Comments (22)
I finally got out of that github cathole, and have a mostly working metadata check. (My struggle, that completely trashed the commit history of one of my repositories, seems to have more to do with github webhooks than anything purely git related.)
- https://github.com/doofus-01/wesnoth-Bad_Moon_Rising/actions/runs/9238915366/job/25417430535 passes because the touched image has an artist tag and an accepted copyright tag.
- https://github.com/doofus-01/wesnoth-Bad_Moon_Rising/actions/runs/9238927894/job/25417459952 fails because the copyright is not an accepted license.
Figuring out how to make a PR for this sounds like another cathole I don't want to squish around in right now, probably best to get something mostly finished first. I'll update the first post when there's progress.
But for now, the specific check I'm looking at is:
- Fail if an image is updated or added without Artist or Copyright EXIF tag
- Fail if an image has both tags, but the copyright isn't an acceptable one. In the checks linked above, the list is
- GNU GPL v2+
- CC BY-SA 4.0
But other licenses should probably be added. Public Domain and CC0 are obvious candidates, but I'm not sure what that means as far as generative AI, so I'd rather keep that in a separate issue - one that may need to be resolved before this is mainlined, but still not here.

## Exercise tasks
1. In the metadata-check thread above, which copyright licenses make up the accepted list in the linked checks?
2. Please rewrite the stretch from "I finally got" through "purely git related.)" in the metadata-check thread, swapping "cathole" for "rabbit hole".

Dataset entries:
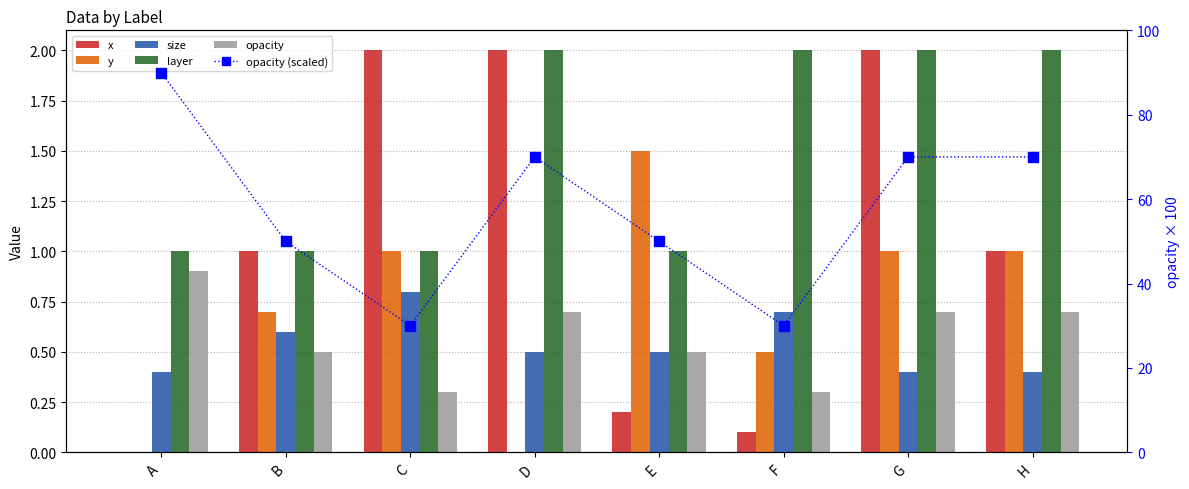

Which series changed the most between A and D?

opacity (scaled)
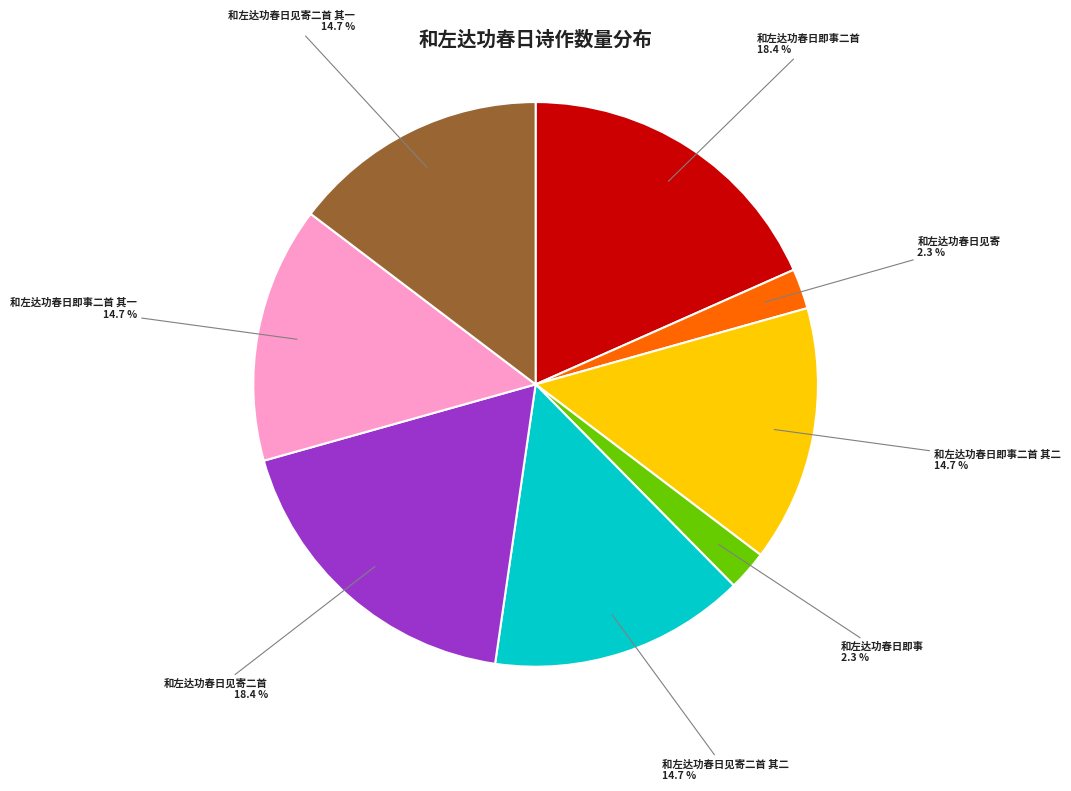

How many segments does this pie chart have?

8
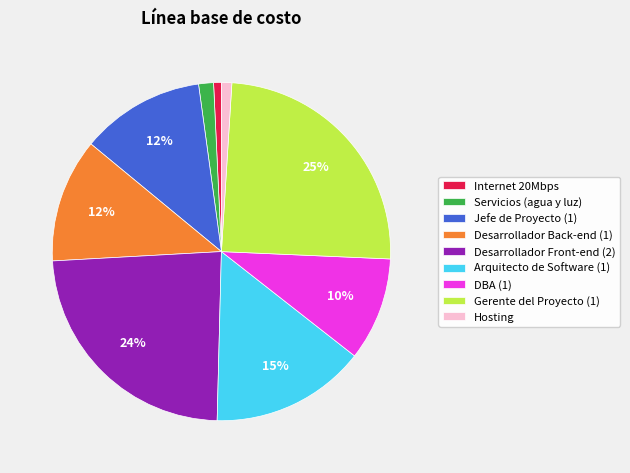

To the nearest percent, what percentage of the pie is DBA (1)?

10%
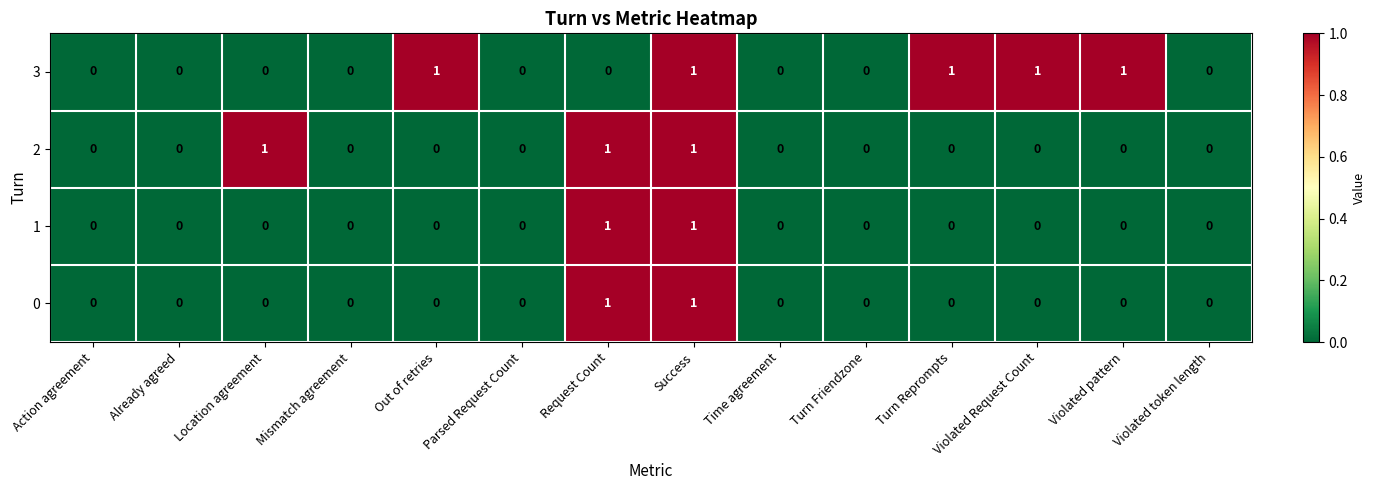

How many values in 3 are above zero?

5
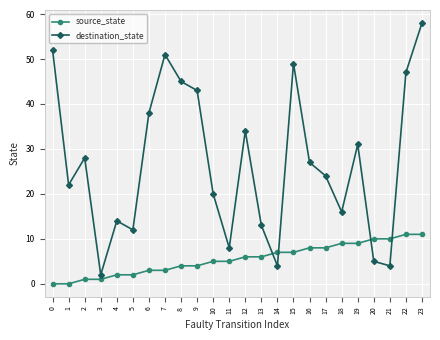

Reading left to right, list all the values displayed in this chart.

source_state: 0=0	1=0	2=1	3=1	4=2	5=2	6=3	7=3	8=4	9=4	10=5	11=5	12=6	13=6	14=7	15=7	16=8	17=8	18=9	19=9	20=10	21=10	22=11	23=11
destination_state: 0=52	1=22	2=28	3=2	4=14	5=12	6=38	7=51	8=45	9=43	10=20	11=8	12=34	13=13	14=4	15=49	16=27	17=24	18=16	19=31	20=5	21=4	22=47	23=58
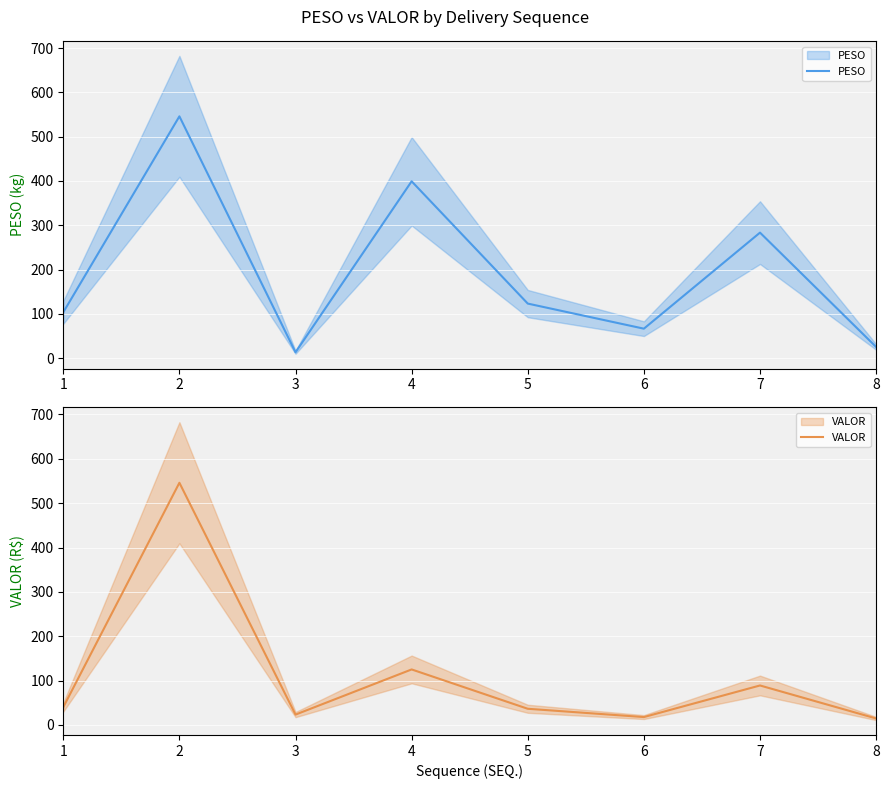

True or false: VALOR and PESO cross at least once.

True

## Results of the exercise
1. GNU GPL v2+ and CC BY-SA 4.0.

2.
I finally got out of that github rabbit hole, and have a mostly working metadata check. (My struggle, that completely trashed the commit history of one of my repositories, seems to have more to do with github webhooks than anything purely git related.)